» TEXTO FORNECIDO:
%%
CONCEPTS AND TRENDS: AN ANALYSIS OF THE CONCEPTIONS OF HIGH SCHOOL STUDENTS ABOUT TOPICS IN BOTANY

Abstract One of the Biology study areas, botany, is seen by many teachers as an obstacle to the didactic transposition. The teaching of botany sometimes occurs in a fragmented context, an approach which hinders the proper learning of concepts. In order to detect the preconceptions of students on topics in botany and their relations with the construction of concepts, investigated the views on the definition of plants and their importance to the planet. We used the analysis of the collective subject speech, comparing the individual speech and speech in a macro context, given that the individual speech shows not only the perception and individual conception of the world, but a shared perception that also forms a collective discourse. As a result, it was observed that many of the concepts students follow preconceptions that contribute to inadequate formulation of concepts in botany. Moreover, a reductionist view where students signalize as important plants for the planet those closer to their reality. Keywords: Education, Conceptions, Botany, Speech. Introdução

As situações de ensino e aprendizagem devem promover a construção do conhecimento no percurso acadêmico de cada estudante. Todavia, por vezes, após uma série de exposições do conteúdo e consequente execução de atividades - que nada mais permitem que simples reproduções - o produto gerado não permite a correta assimilação dos conceitos e sua aplicação em situações de vivências distintas, por parte do discente. Diversas áreas de ensino da Biologia, uma ciência natural que lida com um objeto de estudo que ora se mostra abstrato ora se mostra concreto, apontam dificuldades aos docentes que ministram suas aulas com métodos engessados que não viabilizam a construção do conhecimento, numa “abordagem do currículo que ocorre desprovida de considerações históricas e pautada na simples apresentação de nomes científicos, com um complexo conjunto de conceitos e sistemas de classificações não apreendidos pelos educandos (MORALES, 2014)”. Para muitos docentes, uma

contextualização não se opera e o processo de ensino-aprendizagem “revela-se como o estudo de nomenclaturas técnicas utilizando-se de metodologias tradicionalistas que estimulam memorização dos conteúdos (ARAÚJO; SILVA, 2015). Dentre as muitas áreas da ciência que estuda a vida, a Botânica também é vista como obstáculo, por muitos professores, para a transposição didática. Ceccantini (2006) afirma que muitos professores de Biologia fogem das aulas de Botânica alegando ter dificuldade em desenvolver atividades práticas que despertem curiosidade nos estudantes e mostrem a utilidade daquele conhecimento no seu dia-a-dia. Uno (2009) indica que os estudantes não veem plantas ou botânica como um conteúdo inerentemente interessante. Amadeu e Maciel (2014) apontam que as experiências de ensino dos conteúdos botânicos são consideradas desinteressantes por parte dos educandos, uma vez que as práticas pedagógicas empregadas geram um aprendizado mecânico e com baixo rendimento escolar. Este é um problema que se repete nos ambientes de ensino: os estudantes não aprendem e suas “notas baixas” revelam apenas o desinteresse destes para com a disciplina. Por outro lado, esses dados geram inquietações que nos trazem indagações, a ponto de levar-nos a uma reflexão da prática pedagógica, a fim de saber se essa problemática se relaciona apenas ao desinteresse dos estudantes. A forma como se aborda um conteúdo e como se operacionaliza o ensino e a aprendizagem não seriam também influenciadoras destes resultados em sala de aula? Silva, Cavallet e Alquini (2006) afirmam que mesmo com uma fundamentação pedagógica crítica, é possível, que alguns professores considerem muito mais prático e cômodo conduzir o aprendizado dos conteúdos de Botânica “pensando” apenas em quais diferentes recursos didáticos utilizar dentro de uma lógica formal, do que refletir criticamente sobre o caráter inerentemente relacional do conteúdo, ou seja, na perspectiva do contexto social, econômico, histórico, cultural, ambiental. Outrossim, essas reflexões por si só não geram a necessária renovação do ensino, sem que antes haja um compromisso maior com o olhar do docente para o discente que lhe rodeia, pois como se vê:

É muito comum acontecer de os alunos passarem de uma série para outra e em pouco tempo esquecerem grande parte do conteúdo específico que o professor considerou relevante. O que mais importa é que os alunos apreendam os conhecimentos necessários de forma articulada porque assim fará muito mais sentido para eles. Além disso, é importante também que eles apreendam os caminhos que devem percorrer caso necessitem aprofundar os

assuntos em outra ocasião. A autonomia intelectual só é construída quando o aluno constrói os mecanismos necessários para tal fim e essa é a maior aprendizagem que um professor pode proporcionar. Quando o professor não é mais necessário aí se deu a aprendizagem real. Todo professor deveria almejar que os alunos em determinado momento do processo educativo não precisassem mais dele, ou seja, se ele “desaparecesse” não faria diferença (Silva, Cavallet e Alquini, 2006).
%%
Conteúdo transcrito das páginas
%%
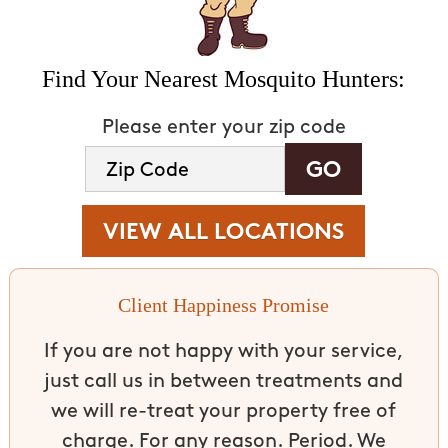
Find Your Nearest Mosquito Hunters:
Please enter your zip code
VIEW ALL LOCATIONS
Client Happiness Promise
If you are not happy with your service,
just call us in between treatments and
we will re-treat your property free of
charge. For any reason. Period. We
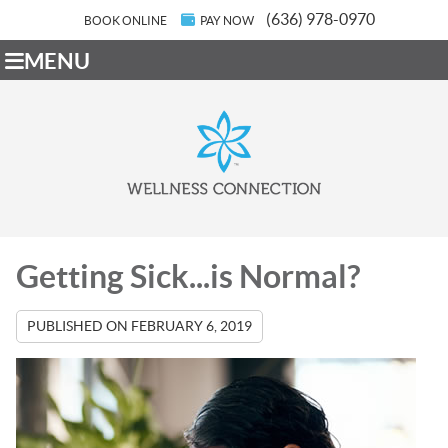
(636) 978-0970
BOOK ONLINE
PAY NOW
MENU
Getting Sick...is Normal?
PUBLISHED ON
FEBRUARY 6, 2019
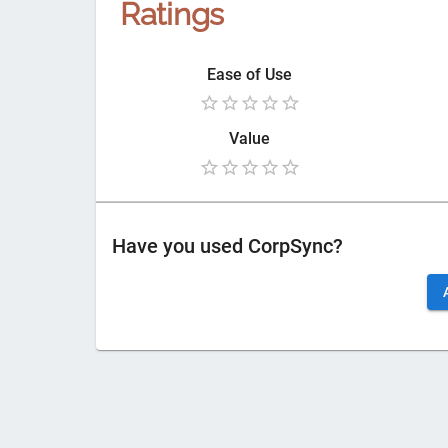
Ratings
Ease of Use
Value
Have you used
CorpSync
?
%%
» ENUNCIADO:
Para cada afirmação a seguir, diga se ela está de acordo com o texto sobre o ensino de Botânica. Responda sim ou não e cite literalmente as palavras do texto que decidem a questão.
1. Segundo Ceccantini (2006), muitos professores de Biologia fogem das aulas de Botânica.
2. Uno (2009) indica que os estudantes consideram a botânica um conteúdo inerentemente interessante.
3. Amadeu e Maciel (2014) apontam que as práticas pedagógicas empregadas geram um aprendizado mecânico.
A listagem constitui um material à parte, sem relação com o texto.

» ÁREA DE RESPOSTA:
1. Sim: "Ceccantini (2006) afirma que muitos professores de Biologia fogem das aulas de Botânica".
2. Não: "Uno (2009) indica que os estudantes não veem plantas ou botânica como um conteúdo inerentemente interessante".
3. Sim: "as práticas pedagógicas empregadas geram um aprendizado mecânico e com baixo rendimento escolar".